◆ Goal of the exercise
Render all of the material below as a JSON list of strings, one string per line, with blank lines skipped and the pictures left out.

◆ Collected data
:::::
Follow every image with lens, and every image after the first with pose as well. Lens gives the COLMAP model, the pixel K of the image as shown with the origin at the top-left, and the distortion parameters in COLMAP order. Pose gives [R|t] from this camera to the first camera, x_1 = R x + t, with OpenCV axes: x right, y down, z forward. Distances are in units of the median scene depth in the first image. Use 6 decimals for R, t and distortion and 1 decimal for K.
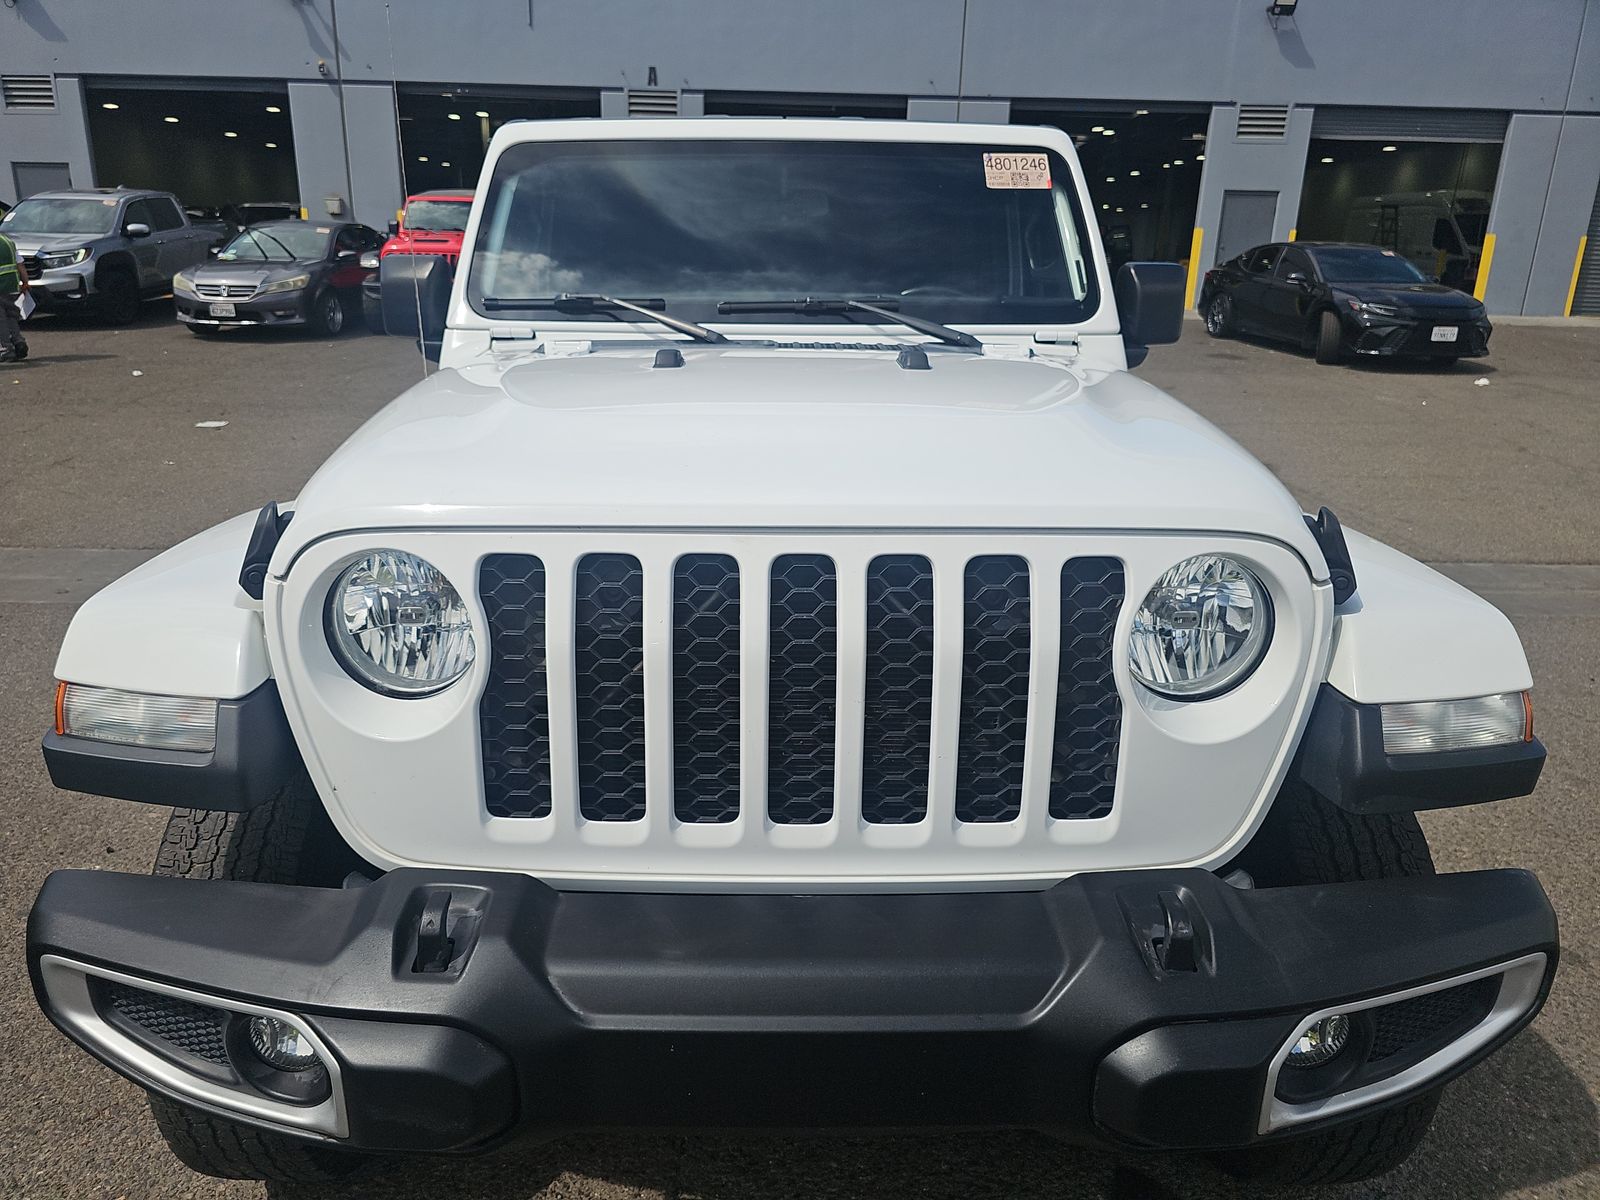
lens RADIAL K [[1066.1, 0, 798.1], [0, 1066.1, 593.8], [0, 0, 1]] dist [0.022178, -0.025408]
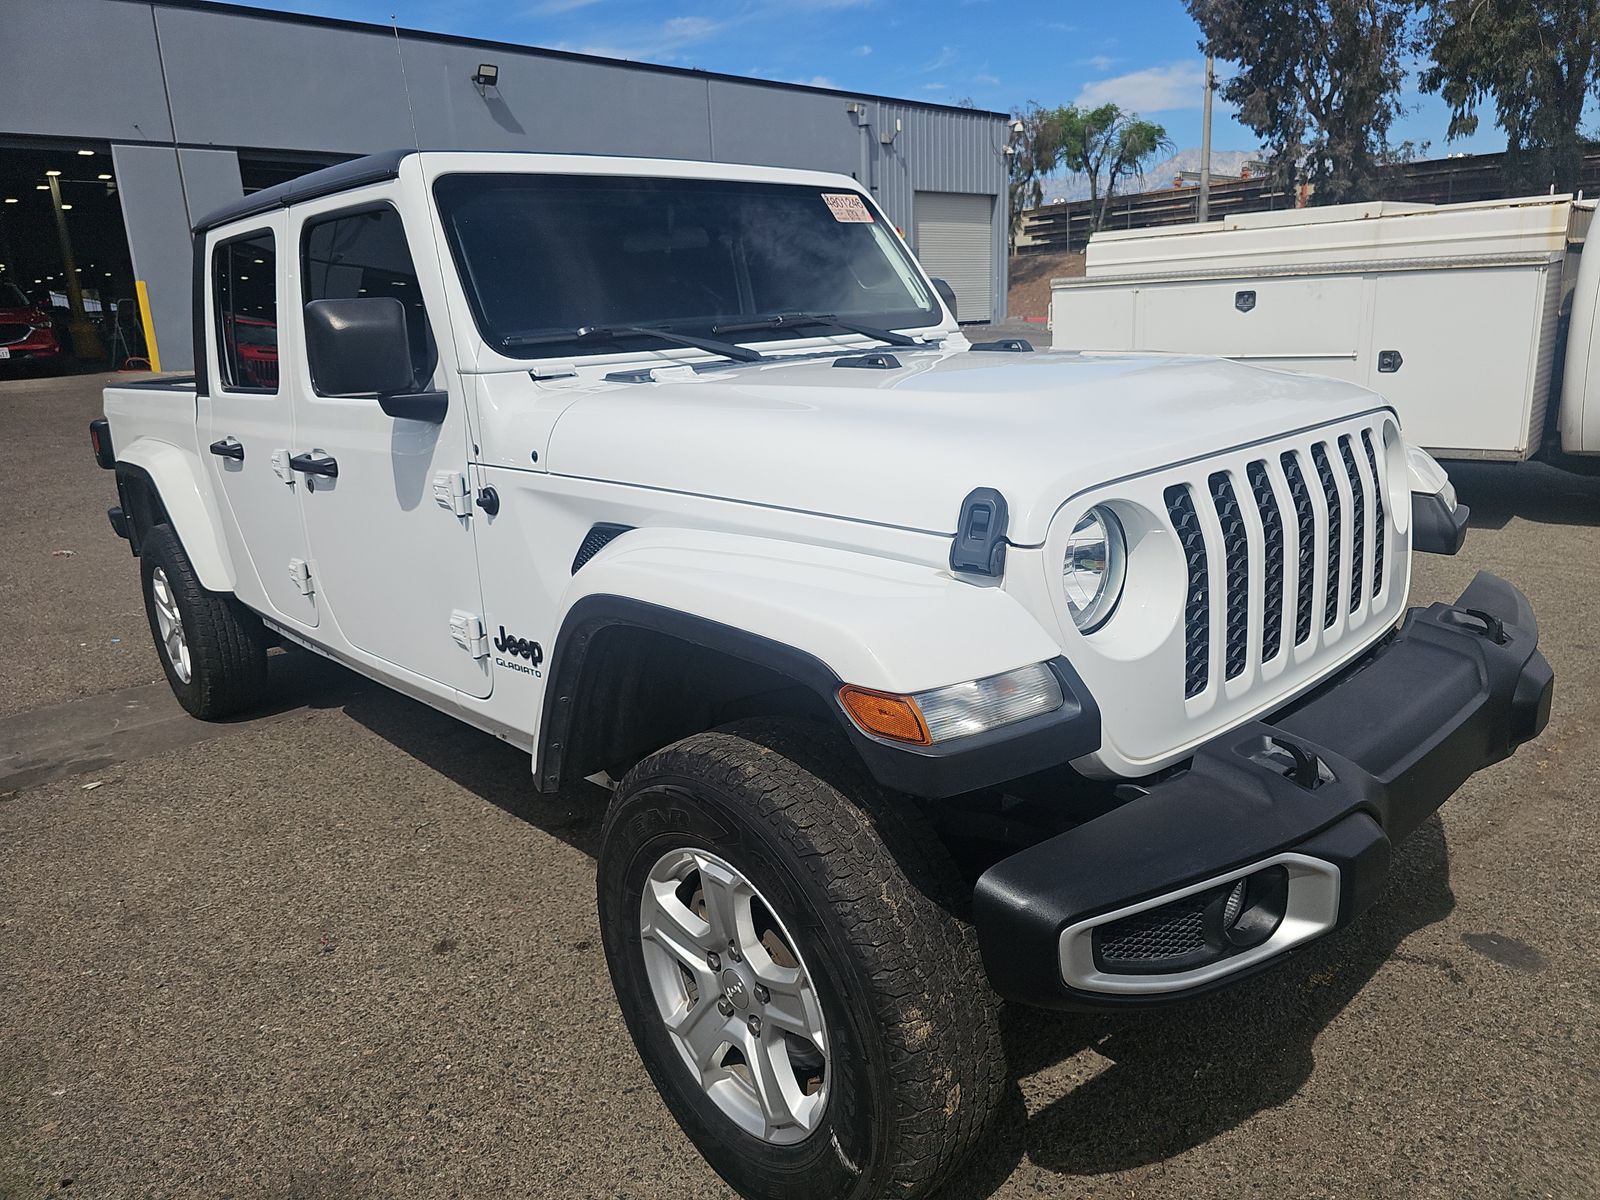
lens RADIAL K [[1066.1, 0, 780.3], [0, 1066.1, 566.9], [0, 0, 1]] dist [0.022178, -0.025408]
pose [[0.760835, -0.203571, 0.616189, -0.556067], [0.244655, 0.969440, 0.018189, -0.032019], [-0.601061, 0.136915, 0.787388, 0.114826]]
:::::
◆ Written answer
[
  "Follow every image with lens, and every image after the first with pose as well. Lens gives the COLMAP model, the pixel K of the image as shown with the origin at the top-left, and the distortion parameters in COLMAP order. Pose gives [R|t] from this camera to the first camera, x_1 = R x + t, with OpenCV axes: x right, y down, z forward. Distances are in units of the median scene depth in the first image. Use 6 decimals for R, t and distortion and 1 decimal for K.",
  "lens RADIAL K [[1066.1, 0, 798.1], [0, 1066.1, 593.8], [0, 0, 1]] dist [0.022178, -0.025408]",
  "lens RADIAL K [[1066.1, 0, 780.3], [0, 1066.1, 566.9], [0, 0, 1]] dist [0.022178, -0.025408]",
  "pose [[0.760835, -0.203571, 0.616189, -0.556067], [0.244655, 0.969440, 0.018189, -0.032019], [-0.601061, 0.136915, 0.787388, 0.114826]]"
]